Kobe University professor Yasuo Takeuchi uses remarkable subterranean detectors to hunt the hidden forces holding galaxies together.
Yasuo Takeuchi’s first visit to the Kamioka Observatory, nestled deep in the mountains near Hida, central Japan, was initially confronting. Squeezed into a small truck alongside construction workers, the then-graduate student was struck by the remoteness of this former zinc mine, as he travelled 1,000 meters below the Earth’s surface. But his mood quickly changed when he reached his destination: an enormous chamber that would be transformed to the heart of the Super-Kamiokande project for spotting extraterrestrial neutrino particles.

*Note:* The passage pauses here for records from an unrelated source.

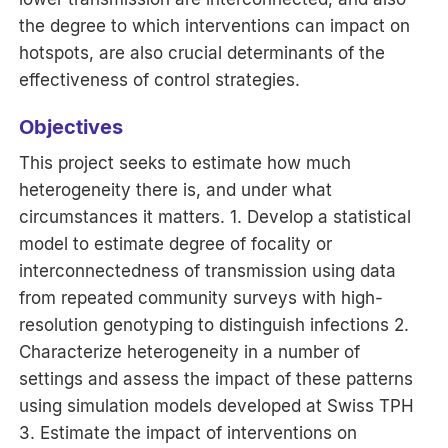
the degree to which interventions can impact on
hotspots, are also crucial determinants of the
effectiveness of control strategies.
Objectives
This project seeks to estimate how much
heterogeneity there is, and under what
circumstances it matters. 1. Develop a statistical
model to estimate degree of focality or
interconnectedness of transmission using data
from repeated community surveys with high-
resolution genotyping to distinguish infections 2.
Characterize heterogeneity in a number of
settings and assess the impact of these patterns
using simulation models developed at Swiss TPH
3. Estimate the impact of interventions on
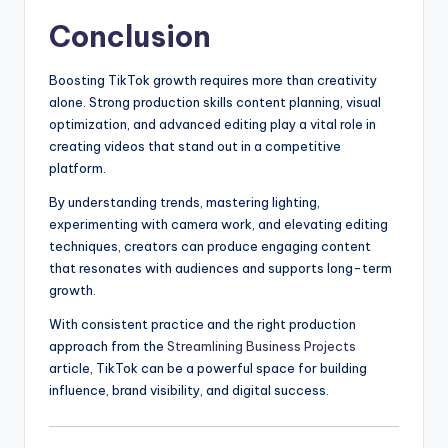
Conclusion
Boosting TikTok growth requires more than creativity
alone. Strong production skills content planning, visual
optimization, and advanced editing play a vital role in
creating videos that stand out in a competitive
platform.
By understanding trends, mastering lighting,
experimenting with camera work, and elevating editing
techniques, creators can produce engaging content
that resonates with audiences and supports long-term
growth.
With consistent practice and the right production
approach from the
Streamlining Business Projects
article, TikTok can be a powerful space for building
influence, brand visibility, and digital success.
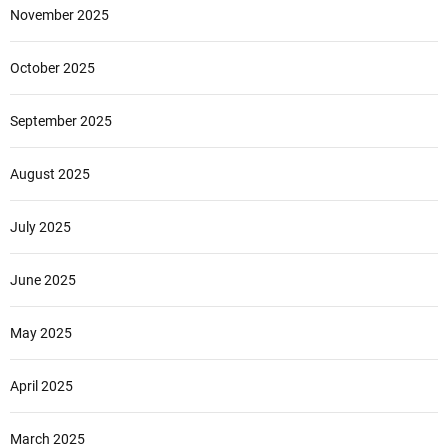
November 2025
October 2025
September 2025
August 2025
July 2025
June 2025
May 2025
April 2025
March 2025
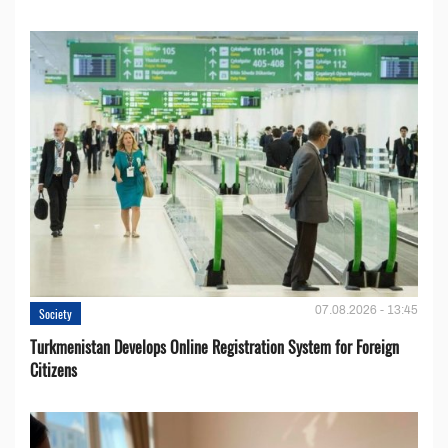
07.08.2026 - 13:45
Society
Turkmenistan Develops Online Registration System for Foreign
Citizens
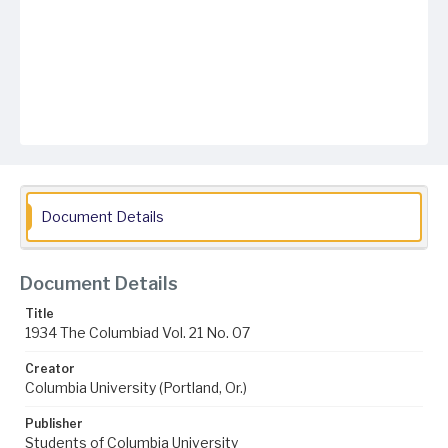
Document Details
Document Details
Title
1934 The Columbiad Vol. 21 No. 07
Creator
Columbia University (Portland, Or.)
Publisher
Students of Columbia University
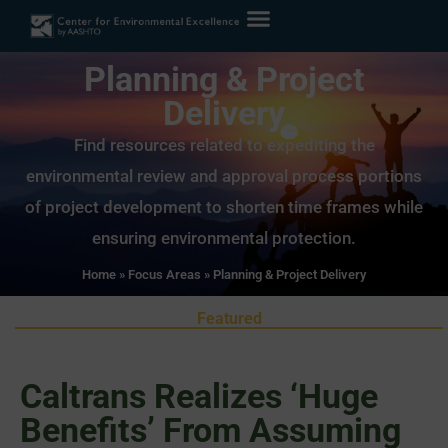
Planning & Project
Delivery
Find resources related to expediting the
environmental review and approval process portions
of project development to shorten time frames while
ensuring environmental protection.
Home
»
Focus Areas
»
Planning & Project Delivery
Featured
Caltrans Realizes ‘Huge
Benefits’ From Assuming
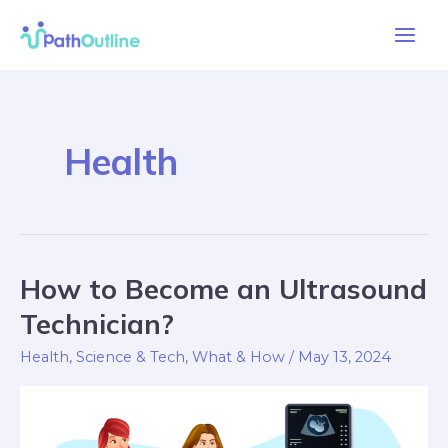
Skip
Main
to
Men
content
Health
How to Become an Ultrasound
How
to
Technician?
Become
Health
,
Science & Tech
,
What & How
/
May 13, 2024
an
Ultrasound
Technician?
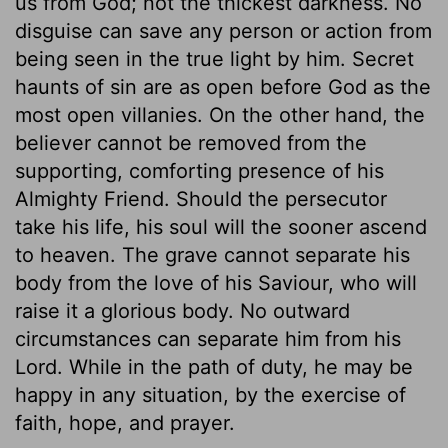
us from God; not the thickest darkness. No
disguise can save any person or action from
being seen in the true light by him. Secret
haunts of sin are as open before God as the
most open villanies. On the other hand, the
believer cannot be removed from the
supporting, comforting presence of his
Almighty Friend. Should the persecutor
take his life, his soul will the sooner ascend
to heaven. The grave cannot separate his
body from the love of his Saviour, who will
raise it a glorious body. No outward
circumstances can separate him from his
Lord. While in the path of duty, he may be
happy in any situation, by the exercise of
faith, hope, and prayer.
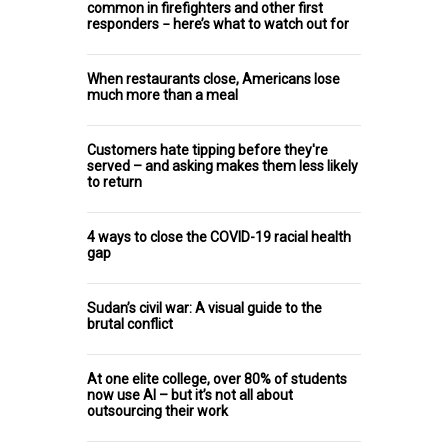
common in firefighters and other first
responders − here’s what to watch out for
When restaurants close, Americans lose
much more than a meal
Customers hate tipping before they're
served – and asking makes them less likely
to return
4 ways to close the COVID-19 racial health
gap
Sudan’s civil war: A visual guide to the
brutal conflict
At one elite college, over 80% of students
now use AI – but it’s not all about
outsourcing their work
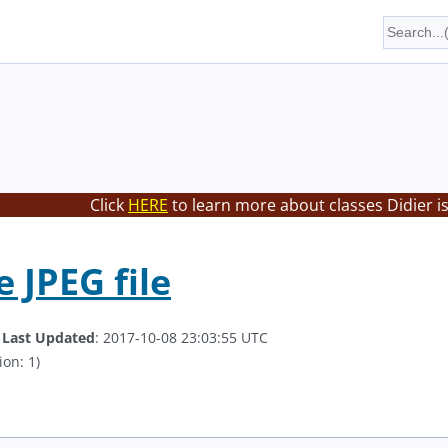
Click
HERE
to learn more about classes Didier i
 JPEG file
.
Last Updated
: 2017-10-08 23:03:55 UTC
ion: 1)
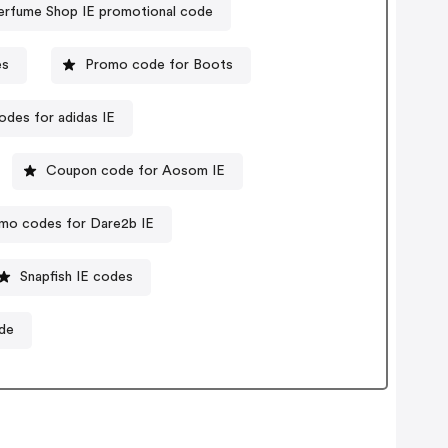
erfume Shop IE promotional code
es
Promo code for Boots
des for adidas IE
Coupon code for Aosom IE
mo codes for Dare2b IE
Snapfish IE codes
de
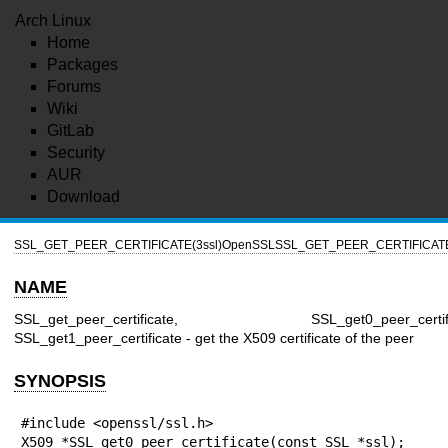
Arch Linux
Home
Packages
Forums
Wiki
GitLab
Security
AUR
Download
SSL_GET_PEER_CERTIFICATE(3ssl)
OpenSSL
SSL_GET_PEER_CERTIFICATE
NAME
SSL_get_peer_certificate, SSL_get0_peer_certific
SSL_get1_peer_certificate - get the X509 certificate of the peer
SYNOPSIS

“I was impressed when I saw the cavity — the space was huge, just huge,” recalls Takeuchi. “When I realized how large a detector could be built in this space, I was really excited.”
The 1990 trip encouraged Takeuchi to join international efforts to track down exotic dark matter particles that take up an estimated 25 per cent of our Universe’s mass, but cannot be observed with conventional telescopes. Now, as chair of Kobe University’s Department of Physics, he is training the next generation of scientists in specialized techniques for detecting subatomic particles.
Beyond the ordinary
The central core of the Sun is a nuclear fusion reactor that transforms protons into energy, charged particles, and electrically neutral neutrinos. Even though many billions of neutrinos pass through the Earth every second, they only interact with other particles through the so-called ‘weak’ nuclear force that is many times smaller than standard electromagnetic interactions. The only way to see them is inside massive tanks of ultra-pure liquids, buried deep underground to avoid interference from cosmic rays and other background radiation. Occasional collisions between neutrinos and atoms inside the liquids can eject electrons that help identify the particle’s direction and nature.
For the Super-Kamiokande-I experimental phase from 1996 to 2001, Takeuchi was a major developer of techniques to analyze low-energy neutrinos and purify almost 50 million kilograms of water inside the underground detector1. In 1998, the experiments proved that neutrinos oscillated into different elementary species, or flavors, after being ejected from the Sun2. The changes in neutrino flavors proved they had mass — a stunning challenge to the ‘Standard Model’ used by particle physicists to understand all forms of matter and energy, because this theory had assumed neutrinos to be massless.
“Today, research into neutrinos can help us consider what physics exist beyond the Standard Model,” says Takeuchi. “This is key to extending our knowledge of elementary particle physics.”
Dark matter drift
Super-Kamiokande’s observation of neutrino mass also showed they were too light to be the primary component of dark matter. Instead, physicists now theorize that subatomic particles left over from the Big Bang, named WIMPs (weakly interacting massive particles), might be the missing components of dark matter. Takeuchi has spurred efforts to construct another detector in the Kamioka mine, known as XMASS, that uses a one-ton tank of liquid xenon cooled to -100°C to observe collisions between WIMPs and the frigid noble gas.
One intriguing aspect of the XMASS experiments lies in the fact that dark matter is usually assumed to be static, while our spiral-shaped Milky Way Galaxy is constantly rotating. “Therefore we should feel a wind of dark matter on the Earth,” explains Takeuchi. He and his team are currently investigating how the Earth’s seasonal variations might affect this dark matter drift, in collaboration with Kentaro Miuchi from Kobe University, who manages a direction-sensitive detector at the Kamioka Observatory known as the NEWAGE experiment.
Although academic business and undergraduate teaching take up a significant proportion of Takeuchi’s schedule, he still makes time to stay on the front line of dark matter and neutrino research. He organized the recent International Workshop on Dark Matter Searches at the Kobe University Brussels European Centre in November 2014; and is developing an automated calibration system for the planned Hyper-Kamiokande detector, designed to be 25 times larger than the Super version.
“Improving the sensitivity of the underground experiments is what we need to push our research forward,” says Takeuchi. “Direct detection of dark matter could sharply clarify understandings of our very nature.”
References
- Hosaka, J. et al. Solar neutrino measurements in Super-Kamiokande-I. Physical Review D 73, 112001 (2006).
- Fukuda, Y. et. al. Measurements of the solar neutrino flux from Super-Kamiokande’s first 300 days. Physical Review Letters 81, 1158–1162 (1998).